On Wed, Jul 30, 2014 at 7:00 PM, desmodemone <desmodem...@gmail.com> wrote:
> I think it's very useful an incremental/differential backup
method, by the way
> the method has two drawbacks:
> 1) In a database normally, even if the percent of modify rows is small
compared to total rows, the probability to change only some files /tables
is small, because the rows are normally not ordered inside a tables and the
update are "random". If some tables are static, probably they are lookup
tables or something like a registry, and normally these tables are small .
> 2) every time a file changed require every time to read all file. So if
the point A is true, probably you are reading a large part of the databases
and then send that part , instead of sending a small part.

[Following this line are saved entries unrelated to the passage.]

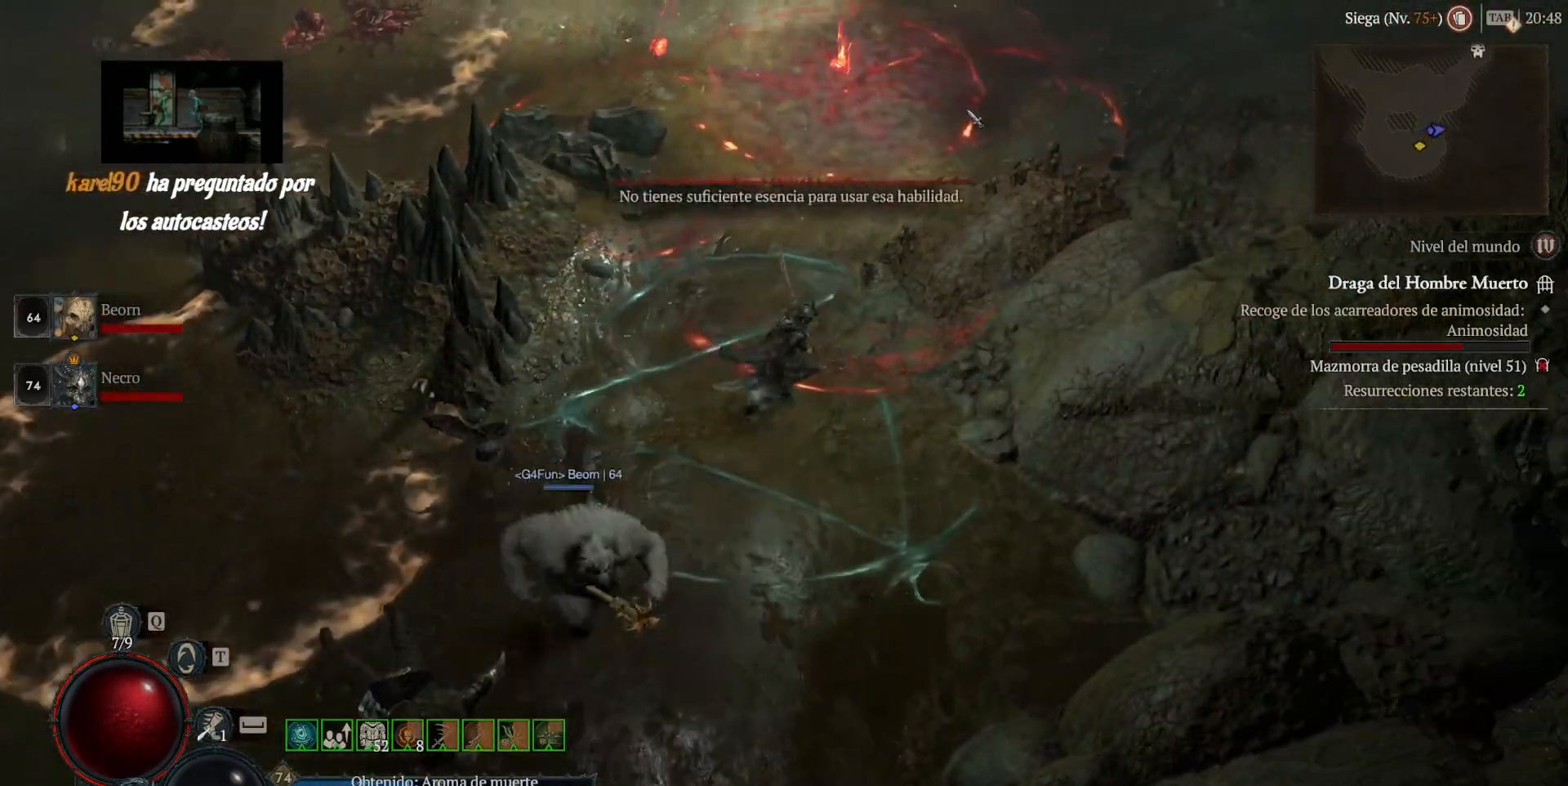
{"keys": [], "mouse": ["left", "mb4"], "events": [[280, "mouse_right", "up"], [320, "mouse_mb5", "up"], [440, "shift", "up"], [480, "mouse_left", "down"], [480, "mouse_mb4", "down"]]}
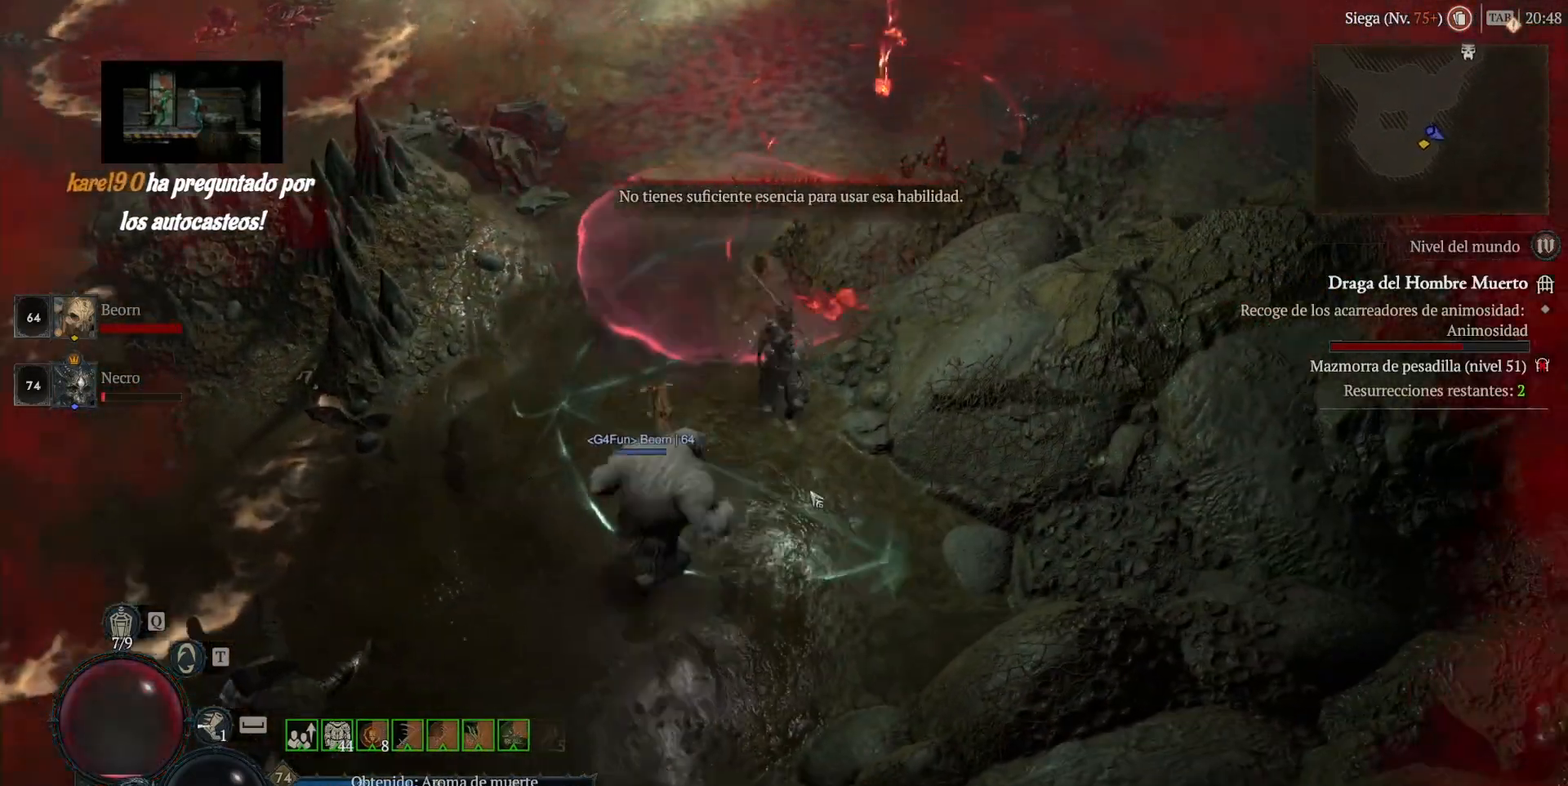
{"keys": [], "mouse": ["left", "mb4"], "events": []}
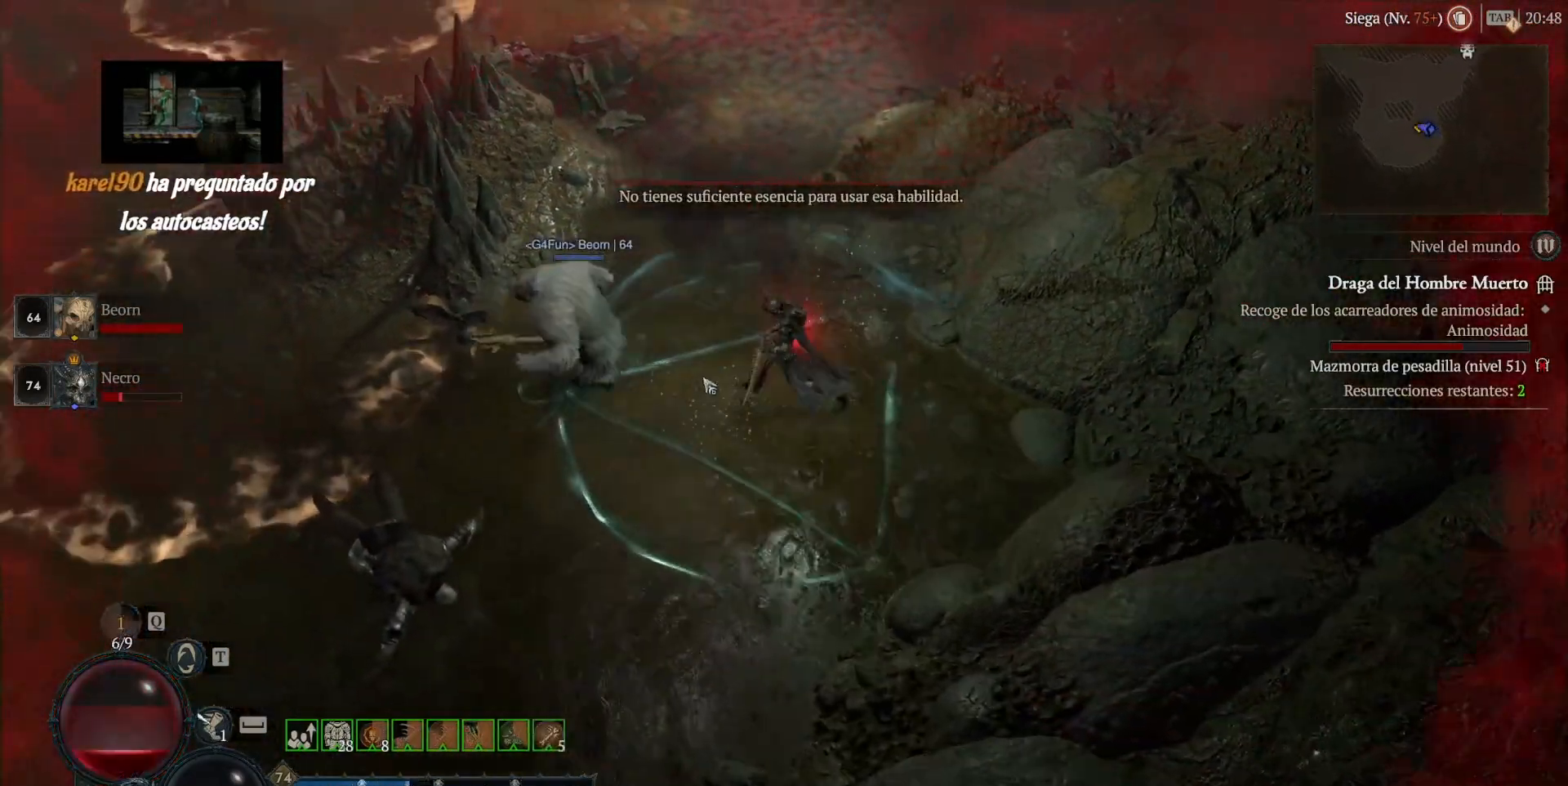
{"keys": [], "mouse": ["left", "mb4"], "events": []}
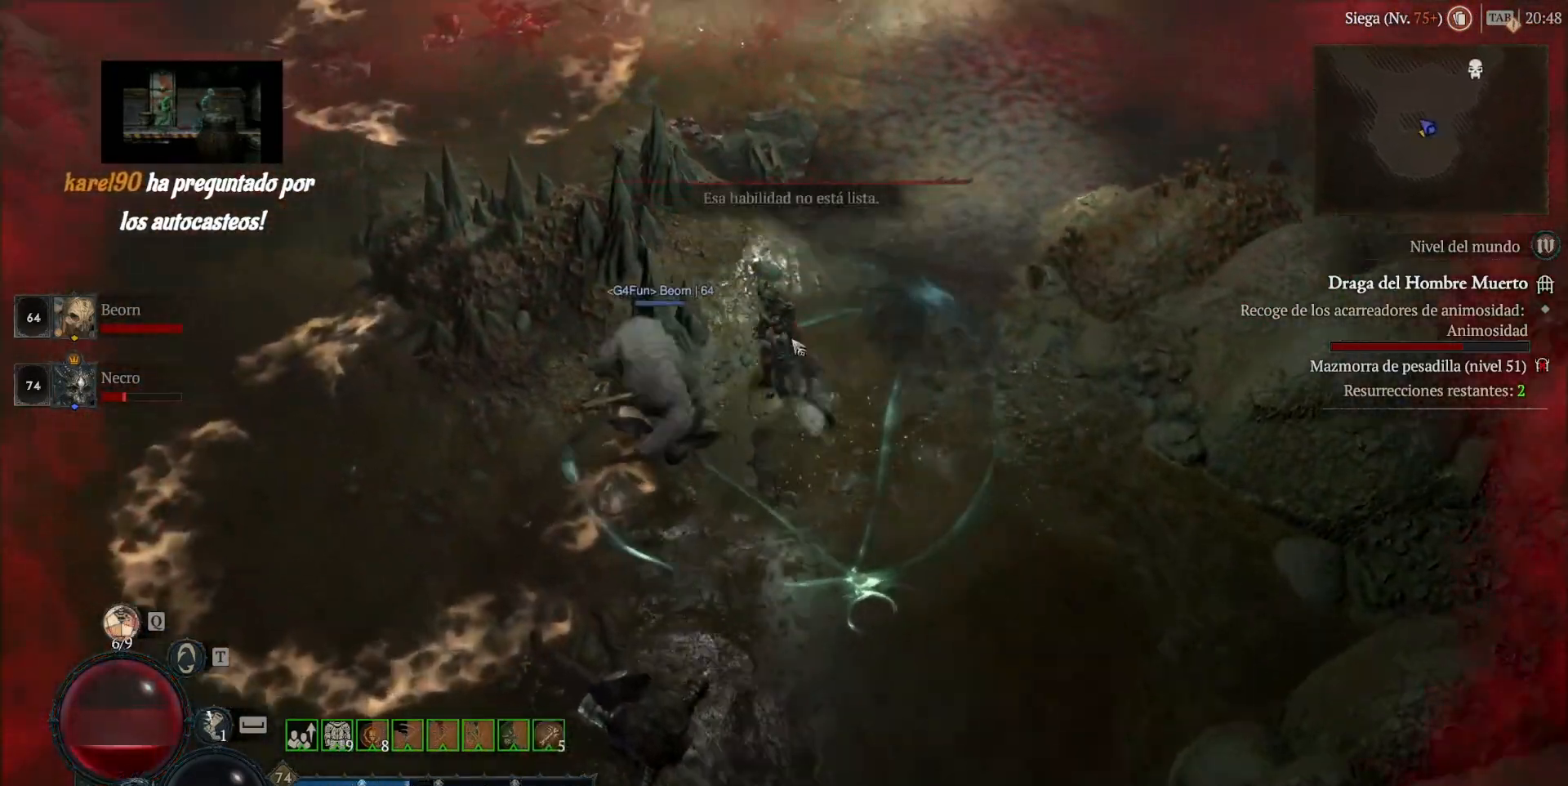
{"keys": [], "mouse": [], "events": [[200, "mouse_left", "up"], [200, "mouse_mb4", "up"], [280, "shift", "down"], [360, "mouse_left", "down"], [360, "mouse_mb4", "down"], [480, "mouse_left", "up"], [480, "mouse_mb4", "up"], [480, "shift", "up"]]}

> In my opinion to solve these problems we need a different implementation
of incremental backup.
> I will try to show my idea about it.
> I think we need a bitmap map in memory to track the changed "chunks" of
the file/s/table [ for "chunk" I mean an X number of tracked pages , to
divide the every tracked files in "chunks" ], so we could send only the
changed blocks from last incremental backup ( that could be a full for
incremental backup ).The map could have one submaps for every tracked
files, so it's more simple.
> So ,if we track with one bit a chunk of 8 page blocks ( 64KB) [ a chunk
of 8 block is only an example] , If we use one map of 1Mbit ( 1Mbit are
125KB of memory ) we could track a table with a total size of 64Gb,
probably we could use a compression algorithm because the map is done by
1 and 0 . This is a very simple idea, but it shows that the map does not
need too much memory if we track groups of blocks i.e. "chunk", obviously
the problem is more complex, and probably there are better and more robust
> Probably we need more space for the header of map to track the
informations about file and the last backup and so on.
> I think the map must be updated by the bgwriter , i.e. when it flushes
the dirty buffers,
Not only bgwriter, but checkpointer and backends as well, as
those also flush buffers. Also there are some writes which are
done outside shared buffers, you need to track those separately.
Another point is that to track the changes due to hint bit modification,
you need to enable checksums or wal_log_hints which will either
lead to more cpu or I/O.
> fortunately we don't need this map for consistence of database, so we
could create and manage it in memory to limit the impact on performance.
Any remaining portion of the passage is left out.